In Its Witty Leaks series, Diplomacy & Trade regularly publishes the personal accounts of ambassadors accrdited in the Hungarian capital. Ihis time, it is the turn of the Dutch ambassador to tell about the challenges for climbing Dutchmen in Transylvania.
I am a mountain hiker. Not a very impressive one, not a fanatic for sure, but still, once every year, somewhere a mountain should be climbed. The last 15 years, I have formed part of a team of friends, a group of five Dutchmen (ladies missing) that go out for a week, maximum ten days, to conquer some heights.
Of course, for an average Dutchman, a small hill is already a challenge, but we go higher, really! In 2013 (Ladakh), and 2014 (Szechuan), up to 5,000 m. Not too bad, thus, for us, semi-retired polder-guys…
My friends follow me usually to my new destinations and beyond, not just because of my natural leadership instincts but more for practical reasons. When in Jordan, I took them to the Wadi’s, and when in the US, to the Appalachia, to Vancouver Island (yes, Canada!) and to the sandstones of Utah. From Pakistan (alas, hiking was forbidden for me in the Himalaya over there), India was close-by and so was China.
Hungary does not pose any challenge in this respect, I’m afraid. So, two years ago, I settled for the Romanian Carpathians, the Fagaras Mountains, not as high as the previous years, but at least, the highest in the region. Thus, in the early summer of 2015, off we went through the Alföld, crossing into Transylvania, where we met our guide in Cluj-Napoca/Kolozsvár. András was his name, a very young and enthusiastic guide-to-be, but with little experience in the mountains. This proved to be a bit of a challenge as we had to show him the way more often than not.
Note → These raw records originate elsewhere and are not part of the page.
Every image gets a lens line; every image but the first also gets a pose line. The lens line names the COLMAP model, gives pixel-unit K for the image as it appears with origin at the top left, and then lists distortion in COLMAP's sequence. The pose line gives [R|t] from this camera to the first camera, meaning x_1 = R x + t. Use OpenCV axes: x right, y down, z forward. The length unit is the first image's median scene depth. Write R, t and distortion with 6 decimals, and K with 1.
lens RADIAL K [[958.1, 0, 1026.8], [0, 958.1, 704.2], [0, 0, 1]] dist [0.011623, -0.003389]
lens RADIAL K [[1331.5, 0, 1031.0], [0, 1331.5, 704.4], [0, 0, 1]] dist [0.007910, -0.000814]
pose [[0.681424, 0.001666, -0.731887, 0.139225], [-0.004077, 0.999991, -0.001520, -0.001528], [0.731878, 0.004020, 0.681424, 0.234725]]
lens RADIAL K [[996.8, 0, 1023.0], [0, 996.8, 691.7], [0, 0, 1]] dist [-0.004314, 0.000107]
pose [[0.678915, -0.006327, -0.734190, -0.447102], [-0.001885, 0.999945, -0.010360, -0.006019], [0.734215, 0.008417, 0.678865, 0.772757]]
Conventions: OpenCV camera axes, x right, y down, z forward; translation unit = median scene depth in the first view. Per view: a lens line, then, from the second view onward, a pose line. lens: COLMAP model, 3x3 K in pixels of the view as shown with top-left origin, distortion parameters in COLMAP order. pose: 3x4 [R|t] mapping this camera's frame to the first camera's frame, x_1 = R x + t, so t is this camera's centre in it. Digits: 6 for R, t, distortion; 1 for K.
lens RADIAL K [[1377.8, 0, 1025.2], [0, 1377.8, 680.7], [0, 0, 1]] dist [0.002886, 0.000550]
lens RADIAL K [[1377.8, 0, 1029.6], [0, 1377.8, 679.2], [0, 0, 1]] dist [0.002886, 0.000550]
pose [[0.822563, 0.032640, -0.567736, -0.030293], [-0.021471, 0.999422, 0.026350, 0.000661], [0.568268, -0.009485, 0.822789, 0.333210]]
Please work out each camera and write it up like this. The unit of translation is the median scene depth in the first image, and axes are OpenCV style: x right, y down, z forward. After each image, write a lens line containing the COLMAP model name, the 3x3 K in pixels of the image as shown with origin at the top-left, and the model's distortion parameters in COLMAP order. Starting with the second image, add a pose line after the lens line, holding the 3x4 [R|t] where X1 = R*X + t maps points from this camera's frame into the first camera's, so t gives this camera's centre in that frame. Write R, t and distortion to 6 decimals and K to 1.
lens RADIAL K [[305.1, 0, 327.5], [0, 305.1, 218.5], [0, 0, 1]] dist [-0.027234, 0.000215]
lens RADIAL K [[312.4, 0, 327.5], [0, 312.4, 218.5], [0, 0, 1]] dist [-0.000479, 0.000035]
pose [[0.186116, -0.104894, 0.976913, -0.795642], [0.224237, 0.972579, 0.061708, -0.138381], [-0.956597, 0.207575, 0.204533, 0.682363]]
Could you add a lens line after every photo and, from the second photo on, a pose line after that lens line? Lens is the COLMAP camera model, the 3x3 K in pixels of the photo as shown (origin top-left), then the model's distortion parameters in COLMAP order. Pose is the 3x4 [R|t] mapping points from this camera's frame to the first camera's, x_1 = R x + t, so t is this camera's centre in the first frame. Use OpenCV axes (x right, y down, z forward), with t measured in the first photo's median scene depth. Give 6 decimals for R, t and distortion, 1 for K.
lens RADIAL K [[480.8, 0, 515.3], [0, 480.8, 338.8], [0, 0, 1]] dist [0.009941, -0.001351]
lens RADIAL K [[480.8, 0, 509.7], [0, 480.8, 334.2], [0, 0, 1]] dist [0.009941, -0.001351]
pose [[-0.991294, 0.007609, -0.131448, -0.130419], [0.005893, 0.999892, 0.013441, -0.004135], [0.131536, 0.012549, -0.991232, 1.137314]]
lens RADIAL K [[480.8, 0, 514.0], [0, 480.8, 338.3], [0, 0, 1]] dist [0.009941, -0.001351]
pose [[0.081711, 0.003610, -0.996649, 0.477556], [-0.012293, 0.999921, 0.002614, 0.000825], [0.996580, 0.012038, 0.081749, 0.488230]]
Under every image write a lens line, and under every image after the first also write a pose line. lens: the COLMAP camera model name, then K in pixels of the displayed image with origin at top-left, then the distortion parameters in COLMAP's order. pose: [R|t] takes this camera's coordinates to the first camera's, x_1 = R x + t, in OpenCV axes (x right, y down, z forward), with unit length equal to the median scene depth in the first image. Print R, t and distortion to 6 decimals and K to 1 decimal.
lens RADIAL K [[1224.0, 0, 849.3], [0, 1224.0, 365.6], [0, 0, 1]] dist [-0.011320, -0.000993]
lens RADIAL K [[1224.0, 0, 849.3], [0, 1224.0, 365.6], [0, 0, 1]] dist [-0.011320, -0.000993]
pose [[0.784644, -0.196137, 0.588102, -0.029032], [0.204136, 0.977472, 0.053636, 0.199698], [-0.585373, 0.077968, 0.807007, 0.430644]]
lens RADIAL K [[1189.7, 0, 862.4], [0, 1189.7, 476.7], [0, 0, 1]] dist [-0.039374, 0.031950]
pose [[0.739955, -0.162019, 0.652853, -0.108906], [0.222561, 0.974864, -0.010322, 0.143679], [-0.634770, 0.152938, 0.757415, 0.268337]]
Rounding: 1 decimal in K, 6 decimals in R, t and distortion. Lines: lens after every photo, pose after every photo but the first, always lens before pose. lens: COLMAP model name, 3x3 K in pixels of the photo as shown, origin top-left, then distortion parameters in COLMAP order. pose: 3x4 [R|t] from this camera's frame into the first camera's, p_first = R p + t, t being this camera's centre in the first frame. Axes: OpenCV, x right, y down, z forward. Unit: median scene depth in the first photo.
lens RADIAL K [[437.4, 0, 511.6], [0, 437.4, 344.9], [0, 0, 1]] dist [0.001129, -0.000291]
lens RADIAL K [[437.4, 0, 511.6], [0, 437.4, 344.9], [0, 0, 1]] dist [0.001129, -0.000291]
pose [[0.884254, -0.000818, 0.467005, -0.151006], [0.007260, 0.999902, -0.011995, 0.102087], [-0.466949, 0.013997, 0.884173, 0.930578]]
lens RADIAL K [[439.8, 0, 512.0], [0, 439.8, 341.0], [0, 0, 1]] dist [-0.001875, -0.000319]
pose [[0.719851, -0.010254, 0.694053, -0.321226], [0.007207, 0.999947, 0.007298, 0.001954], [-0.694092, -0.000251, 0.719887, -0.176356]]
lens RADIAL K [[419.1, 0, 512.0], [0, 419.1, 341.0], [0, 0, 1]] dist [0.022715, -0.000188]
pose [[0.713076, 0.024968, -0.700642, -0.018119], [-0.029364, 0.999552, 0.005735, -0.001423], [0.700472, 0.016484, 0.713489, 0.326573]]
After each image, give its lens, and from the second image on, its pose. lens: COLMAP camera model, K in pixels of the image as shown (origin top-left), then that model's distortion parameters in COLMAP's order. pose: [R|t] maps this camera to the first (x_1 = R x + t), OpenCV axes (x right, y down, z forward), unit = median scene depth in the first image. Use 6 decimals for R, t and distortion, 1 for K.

Cluj, however, was very nice, Alba Iulia (Gyulafehérvár) even nicer and Sibiu (Nagyszeben) beats them all. As a town guide, I would certainly recommend our dear friend. But as we started to approach the mountains and the weather turned darker, he became more silent, hesitant and doubtful. He casually confessed having climbed the ultimate goal of our trip, Mount Moldoveanu, only once, a couple of years ago, but coming from a different direction…
Luckily, he had friends – and friends always come in handy in the mountains. A local taxi driver dropped us at the end of a logging road and from there, it was straight upwards: the moment we would have reached the altitude of 2,544 m, we would know that we were at the top of the highest mountain of Romania, it’s that simple. We had prepared ourselves, a bell to scare off bears (or to attract them...), rucksacks full of food (another bear attraction) and beds, assured at the lodges underway. And we also had our rain clothes, which turned out to be the most important and useful tools for the trip, by far. The bears appeared to have a convention somewhere else, the food was soaked and the beds… if you are very tired, it really does not matter if you are six on one mattress, anymore.
Rain is OK, but thunder and lightning is pretty scary, especially once you are above the tree line. Not deterred, we climbed non-stop a whole day, had our rest in the hut, climbed again and reached the top, when the rain was kind enough to stop for ten minutes. One of us had turned back 100 m below the summit, but we sent him a picture. To our disappointment, however, we were not alone but surrounded by a class of children, venturing the same summit from a different slope. But they were young, healthy and fearless, so, it did not really count.
Encouraged by our success and hoping to get a view at last we moved on, crossed the ridges, crossed the Fagaras highway full of lazy tourists and climbed the second summit, the Negoiu, just a few meters less high. Never during that ridge trip did we manage to get out of the thick fog, but at that second summit, the sun broke through and finally, the world was at our feet. Great mountains when you can see them!
It was one of the most tiring trips ever because of these rains and fogs, so make sure you get a good weather prediction. Undeterred, we decided to go to Georgia last year, flirting with the Chechen border for a day and, this time, we were nearly washed away by flooded streams. Great trip otherwise!